Review/ A Properly Unhaunted Place by William Alexander

Review/ A Properly Unhaunted Place by William AlexanderA Properly Unhaunted Place by Kelly Murphy, William Alexander
Published by Margaret K. McElderry Books on August 7, 2018
Pages: 208
Goodreads

From National Book Award–winning author William Alexander comes “a fun and fast-paced supernatural mystery with secret depths” (Kirkus Reviews, starred review).
Rosa Ramona Díaz has a very special talent. She comes from a family of librarians who specialize in ghost appeasement. So she can’t understand why her mother has moved them to Ingot, the world’s only unhaunted town. What are they supposed to do there, with no poltergeists to quiet and no specters to soothe? Frankly, Rosa doesn’t think anyone should want to live in a place where the biggest attraction is a woefully inaccurate Renaissance Festival.
But Jasper Chevalier has always lived in Ingot, working at the festival while his parents hold court. Jasper has never seen a ghost, and can’t imagine his unhaunted town any other way…until an angry apparition thunders into the fairgrounds and turns Ingot upside down. Jasper is astonished…and Rosa is delighted.
Mist is building in the hills, and something otherworldly is about to be unleashed. Rosa will need all her ghost appeasement tools—and a little help from Jasper—to try to rein in the angry ghosts in this hilariously spooky adventure.

What does a young reader read when they want to read a book about ghosts but not anything that is too terrifying?  I found a perfectly proper book for kids who like to read about ghosts but prefer something not too haunting.  “A Properly Unhaunted Place” by William Alexander would be the book that you are looking for.

Rosa finds herself in a town that is completely unhaunted.  Not one creepy or ghastly thing about it.  She misses her old life, her old ways, and can’t wait to leave.  Her mother’s new job in a ghost-less town makes Rosa completely miserable.

Amid her brooding, Rosa meets Jasper, a local, on his way to the town’s annual medieval festival. This is a summer long party that the town holds in remembrance of its past.  What the townspeople don’t realize is that they don’t remember the true past nor the ghosts that belonged to it.
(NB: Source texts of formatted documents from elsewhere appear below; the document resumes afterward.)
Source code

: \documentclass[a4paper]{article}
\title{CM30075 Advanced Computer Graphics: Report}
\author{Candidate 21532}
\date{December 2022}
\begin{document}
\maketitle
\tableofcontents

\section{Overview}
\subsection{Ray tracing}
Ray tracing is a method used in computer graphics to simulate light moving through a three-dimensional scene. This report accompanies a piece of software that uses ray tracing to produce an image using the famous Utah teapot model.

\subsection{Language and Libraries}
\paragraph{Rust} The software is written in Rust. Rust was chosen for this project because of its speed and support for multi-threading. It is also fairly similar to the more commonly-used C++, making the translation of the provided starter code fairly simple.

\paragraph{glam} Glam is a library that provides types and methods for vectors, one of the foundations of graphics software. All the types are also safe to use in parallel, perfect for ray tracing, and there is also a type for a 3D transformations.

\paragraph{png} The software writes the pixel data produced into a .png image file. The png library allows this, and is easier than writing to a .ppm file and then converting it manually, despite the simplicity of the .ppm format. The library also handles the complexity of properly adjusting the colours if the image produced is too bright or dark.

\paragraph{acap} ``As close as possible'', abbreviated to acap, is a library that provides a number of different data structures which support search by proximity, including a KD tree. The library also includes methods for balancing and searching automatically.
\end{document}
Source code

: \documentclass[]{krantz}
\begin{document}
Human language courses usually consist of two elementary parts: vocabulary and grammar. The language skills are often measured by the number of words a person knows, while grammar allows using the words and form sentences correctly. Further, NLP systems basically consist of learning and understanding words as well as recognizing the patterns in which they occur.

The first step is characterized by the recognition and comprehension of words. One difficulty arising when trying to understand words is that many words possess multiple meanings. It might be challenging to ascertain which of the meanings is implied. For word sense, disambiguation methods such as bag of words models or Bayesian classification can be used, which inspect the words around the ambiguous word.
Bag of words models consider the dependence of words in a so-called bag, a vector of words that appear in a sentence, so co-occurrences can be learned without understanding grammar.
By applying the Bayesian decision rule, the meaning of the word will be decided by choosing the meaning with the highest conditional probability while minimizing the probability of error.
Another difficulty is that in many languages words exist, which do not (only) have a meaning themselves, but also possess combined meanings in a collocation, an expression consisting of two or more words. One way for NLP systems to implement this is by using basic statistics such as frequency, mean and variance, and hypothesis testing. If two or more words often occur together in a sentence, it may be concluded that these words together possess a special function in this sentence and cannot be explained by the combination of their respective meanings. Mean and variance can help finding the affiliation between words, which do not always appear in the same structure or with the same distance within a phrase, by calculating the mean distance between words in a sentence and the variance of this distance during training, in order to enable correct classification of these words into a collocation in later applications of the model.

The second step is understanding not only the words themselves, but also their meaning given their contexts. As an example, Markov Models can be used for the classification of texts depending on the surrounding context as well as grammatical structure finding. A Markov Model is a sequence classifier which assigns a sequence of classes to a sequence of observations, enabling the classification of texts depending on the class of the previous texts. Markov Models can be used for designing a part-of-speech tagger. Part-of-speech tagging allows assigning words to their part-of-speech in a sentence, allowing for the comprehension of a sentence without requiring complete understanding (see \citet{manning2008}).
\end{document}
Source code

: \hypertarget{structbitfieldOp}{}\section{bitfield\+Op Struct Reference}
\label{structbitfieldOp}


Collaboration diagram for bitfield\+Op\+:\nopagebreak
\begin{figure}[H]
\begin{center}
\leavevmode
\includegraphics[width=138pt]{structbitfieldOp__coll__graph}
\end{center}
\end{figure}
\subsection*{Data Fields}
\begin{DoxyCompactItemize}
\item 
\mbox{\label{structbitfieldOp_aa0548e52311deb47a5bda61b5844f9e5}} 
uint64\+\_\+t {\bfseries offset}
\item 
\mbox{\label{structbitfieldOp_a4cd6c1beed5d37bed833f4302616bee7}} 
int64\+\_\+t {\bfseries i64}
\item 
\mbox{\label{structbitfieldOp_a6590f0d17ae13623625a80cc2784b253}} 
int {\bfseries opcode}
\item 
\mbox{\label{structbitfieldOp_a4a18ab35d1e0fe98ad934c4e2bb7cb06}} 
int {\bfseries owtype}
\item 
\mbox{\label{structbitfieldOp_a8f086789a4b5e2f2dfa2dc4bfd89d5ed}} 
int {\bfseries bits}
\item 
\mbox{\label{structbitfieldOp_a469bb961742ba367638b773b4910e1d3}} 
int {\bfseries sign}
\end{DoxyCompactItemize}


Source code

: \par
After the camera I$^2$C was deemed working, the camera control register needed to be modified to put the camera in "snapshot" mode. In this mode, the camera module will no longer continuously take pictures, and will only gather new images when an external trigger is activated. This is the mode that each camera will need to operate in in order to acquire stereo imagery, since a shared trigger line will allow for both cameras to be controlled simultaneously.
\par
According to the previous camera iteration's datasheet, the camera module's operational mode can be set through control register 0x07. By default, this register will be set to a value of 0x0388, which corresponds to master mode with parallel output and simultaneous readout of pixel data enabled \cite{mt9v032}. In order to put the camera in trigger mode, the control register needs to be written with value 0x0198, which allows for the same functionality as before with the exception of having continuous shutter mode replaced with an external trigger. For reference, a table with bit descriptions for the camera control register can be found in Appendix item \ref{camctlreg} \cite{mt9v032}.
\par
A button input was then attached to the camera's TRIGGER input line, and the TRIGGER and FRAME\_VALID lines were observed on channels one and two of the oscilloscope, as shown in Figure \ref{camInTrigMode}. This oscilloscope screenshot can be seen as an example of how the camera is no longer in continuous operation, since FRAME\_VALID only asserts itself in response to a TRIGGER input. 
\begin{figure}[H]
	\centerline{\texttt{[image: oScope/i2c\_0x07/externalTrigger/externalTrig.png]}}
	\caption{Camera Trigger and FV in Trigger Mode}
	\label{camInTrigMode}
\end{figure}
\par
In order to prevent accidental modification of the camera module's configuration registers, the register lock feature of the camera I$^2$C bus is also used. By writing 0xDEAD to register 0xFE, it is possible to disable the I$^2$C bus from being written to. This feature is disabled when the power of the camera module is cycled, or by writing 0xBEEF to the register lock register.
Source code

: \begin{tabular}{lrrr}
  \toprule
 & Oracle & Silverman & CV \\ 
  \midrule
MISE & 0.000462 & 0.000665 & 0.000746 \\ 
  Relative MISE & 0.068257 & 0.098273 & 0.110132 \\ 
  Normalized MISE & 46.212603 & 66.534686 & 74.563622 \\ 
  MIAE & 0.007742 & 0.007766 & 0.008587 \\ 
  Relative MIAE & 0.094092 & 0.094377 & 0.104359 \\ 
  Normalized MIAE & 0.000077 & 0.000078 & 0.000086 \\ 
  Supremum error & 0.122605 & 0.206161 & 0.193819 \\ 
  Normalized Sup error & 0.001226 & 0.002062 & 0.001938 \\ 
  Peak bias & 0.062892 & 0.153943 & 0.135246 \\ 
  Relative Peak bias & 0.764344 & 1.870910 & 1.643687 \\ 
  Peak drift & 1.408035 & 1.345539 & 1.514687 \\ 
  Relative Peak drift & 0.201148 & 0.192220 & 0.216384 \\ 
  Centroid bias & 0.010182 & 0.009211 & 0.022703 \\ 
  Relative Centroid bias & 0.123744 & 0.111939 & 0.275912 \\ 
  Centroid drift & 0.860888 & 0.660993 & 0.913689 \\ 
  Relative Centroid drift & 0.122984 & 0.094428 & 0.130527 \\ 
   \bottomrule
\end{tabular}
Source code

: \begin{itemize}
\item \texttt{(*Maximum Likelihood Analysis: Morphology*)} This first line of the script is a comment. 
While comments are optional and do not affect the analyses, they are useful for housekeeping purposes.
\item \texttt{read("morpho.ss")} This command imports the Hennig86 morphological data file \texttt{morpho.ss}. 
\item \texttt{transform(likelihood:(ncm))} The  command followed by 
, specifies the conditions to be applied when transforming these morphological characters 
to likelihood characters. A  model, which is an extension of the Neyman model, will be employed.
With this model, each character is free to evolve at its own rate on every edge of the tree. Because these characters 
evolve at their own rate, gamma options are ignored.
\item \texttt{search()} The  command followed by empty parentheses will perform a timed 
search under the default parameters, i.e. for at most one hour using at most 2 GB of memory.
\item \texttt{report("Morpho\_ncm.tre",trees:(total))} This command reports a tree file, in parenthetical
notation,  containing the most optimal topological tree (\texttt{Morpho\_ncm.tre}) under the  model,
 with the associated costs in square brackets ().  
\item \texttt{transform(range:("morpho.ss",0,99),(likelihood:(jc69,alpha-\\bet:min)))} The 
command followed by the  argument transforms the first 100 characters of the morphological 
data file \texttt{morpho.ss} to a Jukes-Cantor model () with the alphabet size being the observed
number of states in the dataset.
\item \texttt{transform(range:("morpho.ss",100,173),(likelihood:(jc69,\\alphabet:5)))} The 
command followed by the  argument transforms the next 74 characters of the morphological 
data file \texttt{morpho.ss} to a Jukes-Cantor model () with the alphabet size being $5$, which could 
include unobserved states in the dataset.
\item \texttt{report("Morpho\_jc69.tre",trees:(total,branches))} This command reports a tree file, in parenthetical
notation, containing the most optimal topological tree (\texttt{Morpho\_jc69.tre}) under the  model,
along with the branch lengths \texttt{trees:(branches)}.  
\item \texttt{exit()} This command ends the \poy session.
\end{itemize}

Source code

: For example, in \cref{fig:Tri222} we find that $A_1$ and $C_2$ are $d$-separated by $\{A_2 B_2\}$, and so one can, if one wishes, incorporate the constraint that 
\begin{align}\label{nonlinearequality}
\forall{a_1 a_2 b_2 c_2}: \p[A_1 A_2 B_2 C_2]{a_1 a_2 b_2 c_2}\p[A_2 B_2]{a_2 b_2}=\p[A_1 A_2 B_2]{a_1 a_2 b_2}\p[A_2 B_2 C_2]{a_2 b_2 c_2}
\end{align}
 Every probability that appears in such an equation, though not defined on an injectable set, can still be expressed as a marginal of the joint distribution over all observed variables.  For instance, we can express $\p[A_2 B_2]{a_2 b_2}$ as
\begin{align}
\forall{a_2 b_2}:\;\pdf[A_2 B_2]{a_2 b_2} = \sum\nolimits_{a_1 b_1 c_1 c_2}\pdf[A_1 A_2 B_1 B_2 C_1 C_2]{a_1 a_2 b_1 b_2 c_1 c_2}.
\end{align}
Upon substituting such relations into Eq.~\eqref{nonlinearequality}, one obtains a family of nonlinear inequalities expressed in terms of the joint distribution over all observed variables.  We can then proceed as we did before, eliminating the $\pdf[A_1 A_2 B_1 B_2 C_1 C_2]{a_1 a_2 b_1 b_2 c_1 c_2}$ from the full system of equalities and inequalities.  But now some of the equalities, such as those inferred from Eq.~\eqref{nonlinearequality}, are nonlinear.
As this forgetfulness curse on the town weakens, Rosa finds herself in charge of helping a town she does not care for.  Simultaneously, Jasper is torn between hepling his town and leaving it the way it is, properly unhaunted, the way he likes it.

For readers ages 10 and up, this is an enjoyable read that isn’t too haunting or ghostly for our sensitive readers.  A great read with Halloween approaching.